TASK INSTRUCTIONS:
Copy the material below word for word, leaving out the pictures.

---

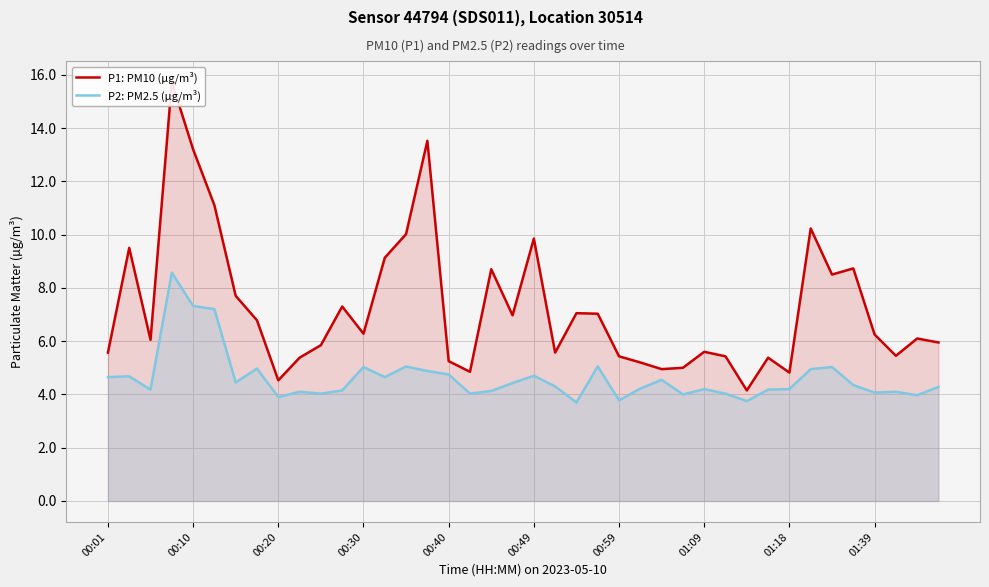

How many values in the P2: PM2.5 (µg/m³) series are below 4?

5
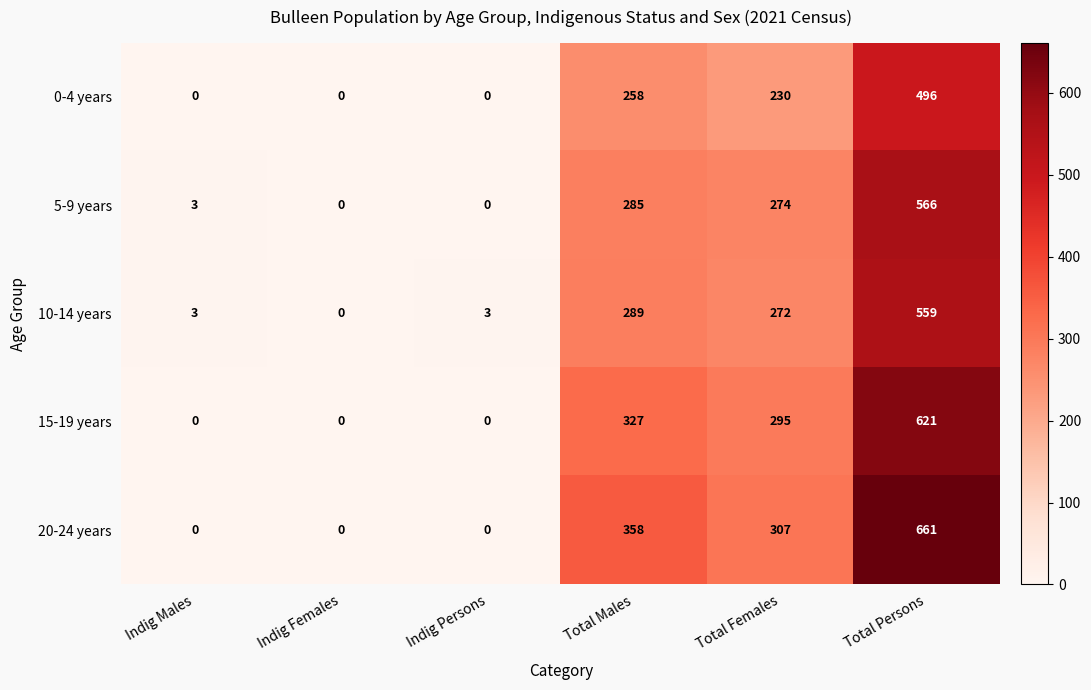

The 0-4 years series shows 343 at Indig Males. True or false?

False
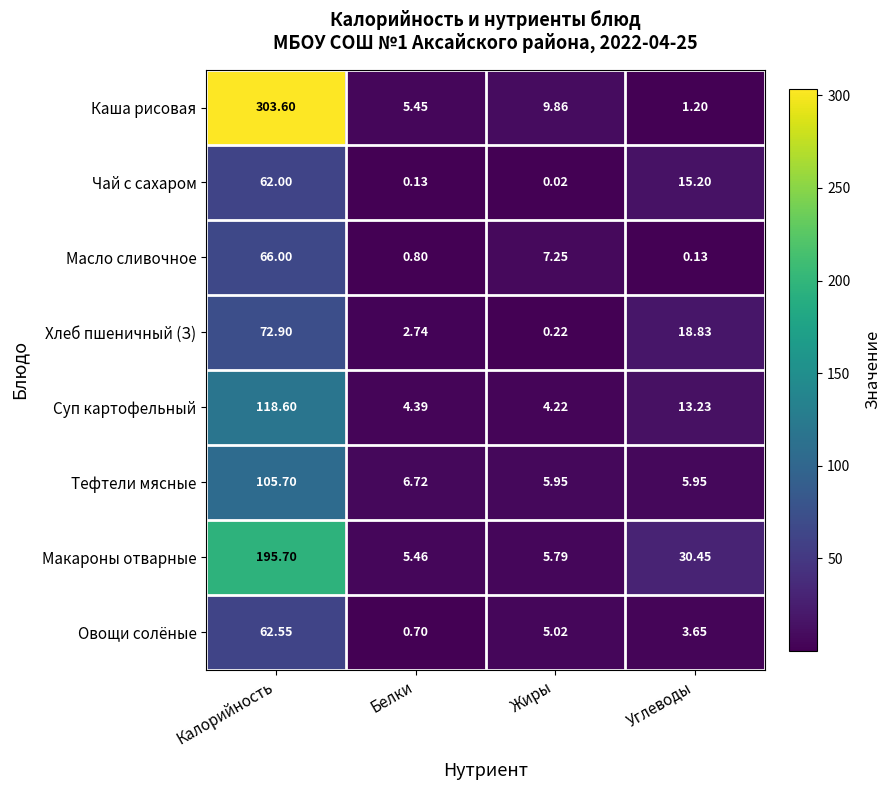

Between Калорийность and Белки, which series saw the biggest shift?

Каша рисовая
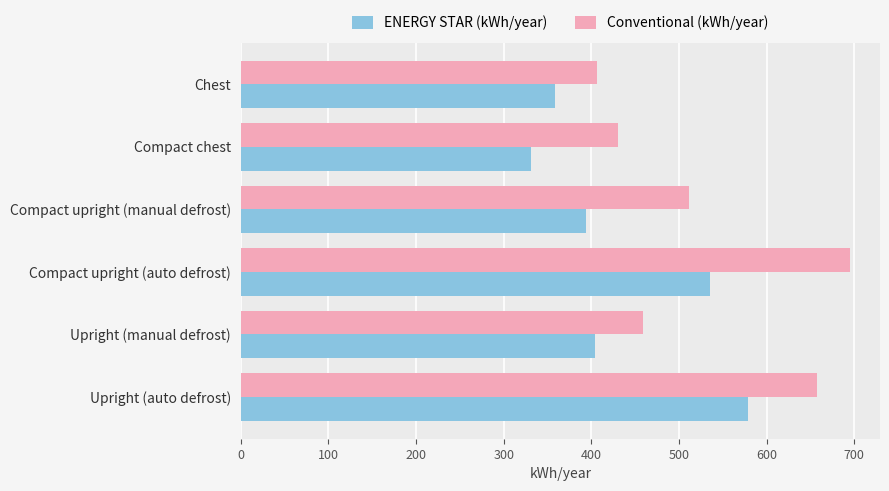

Count the number of data series in this chart.

2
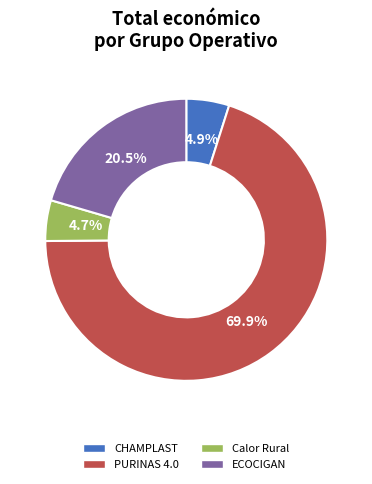

To the nearest percent, what is the difference between the largest and smallest slice percentages?

65%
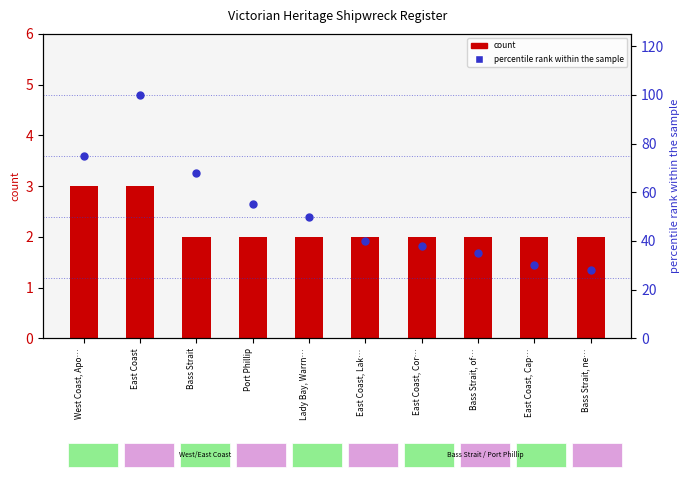

What are all the series names shown in the legend?

count, percentile rank within the sample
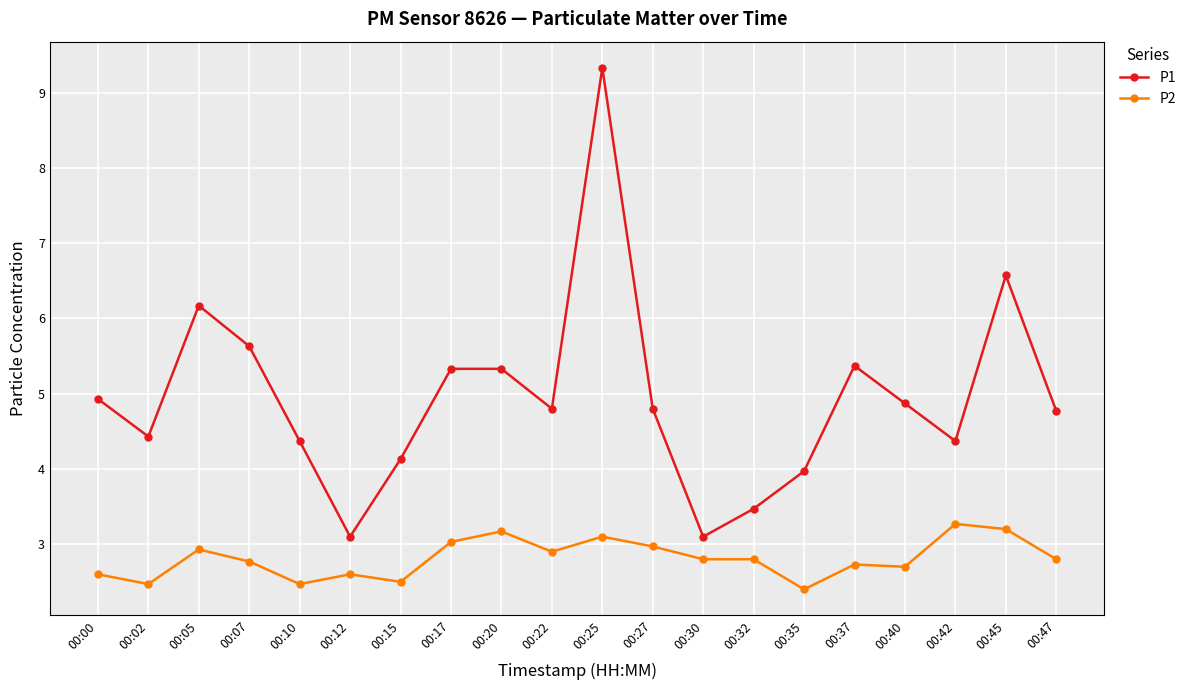

True or false: P2 has a value of 1.3 at 00:07.

False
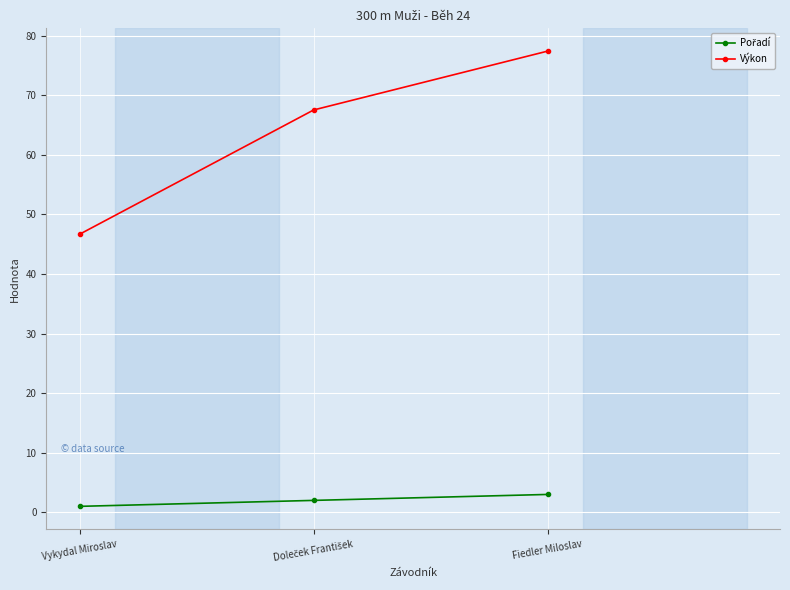

How many categories are shown in the chart?

3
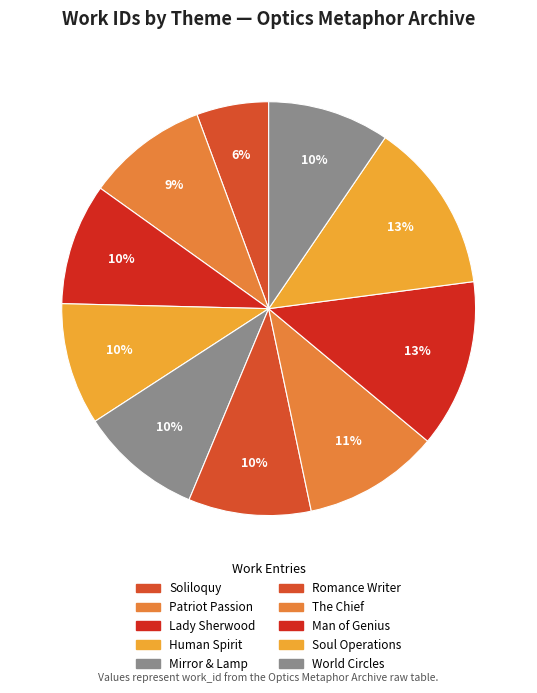

Count the number of slices in the pie.

10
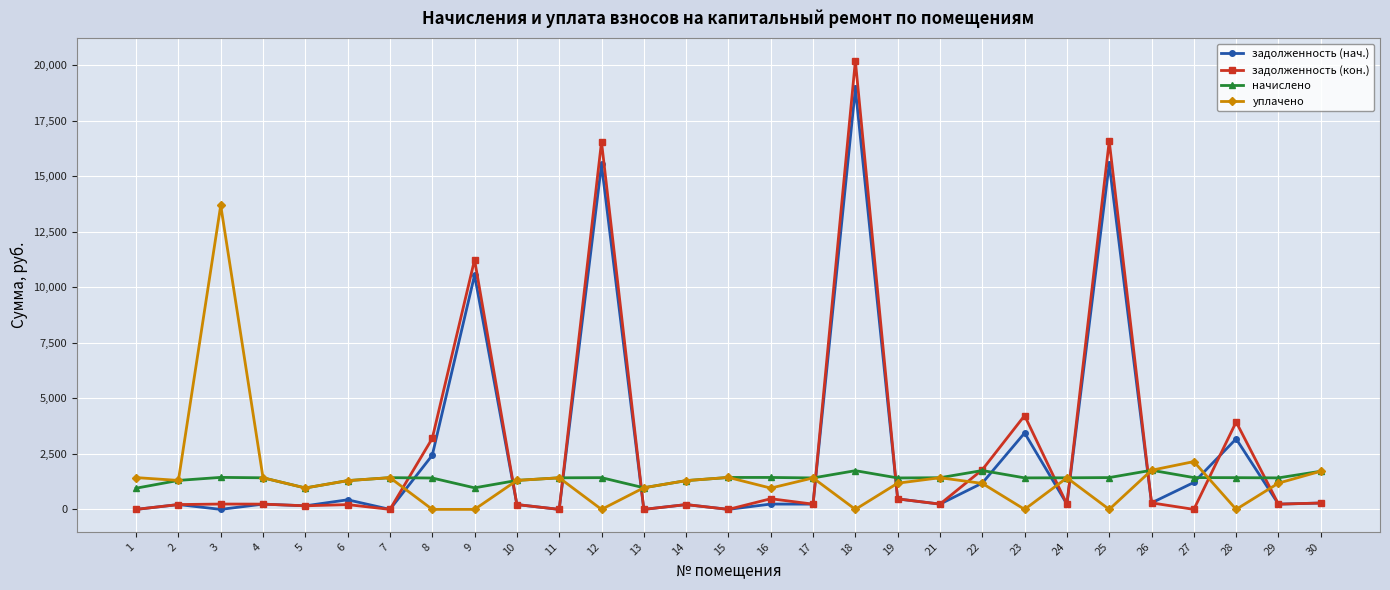

At how many categories does at least one series exceed 1085?

27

---

EXPECTED ANSWER:
How many values in the P2: PM2.5 (µg/m³) series are below 4?

5

The 0-4 years series shows 343 at Indig Males. True or false?

False

Between Калорийность and Белки, which series saw the biggest shift?

Каша рисовая

Count the number of data series in this chart.

2

To the nearest percent, what is the difference between the largest and smallest slice percentages?

65%

What are all the series names shown in the legend?

count, percentile rank within the sample

True or false: P2 has a value of 1.3 at 00:07.

False

How many categories are shown in the chart?

3

Count the number of slices in the pie.

10

At how many categories does at least one series exceed 1085?

27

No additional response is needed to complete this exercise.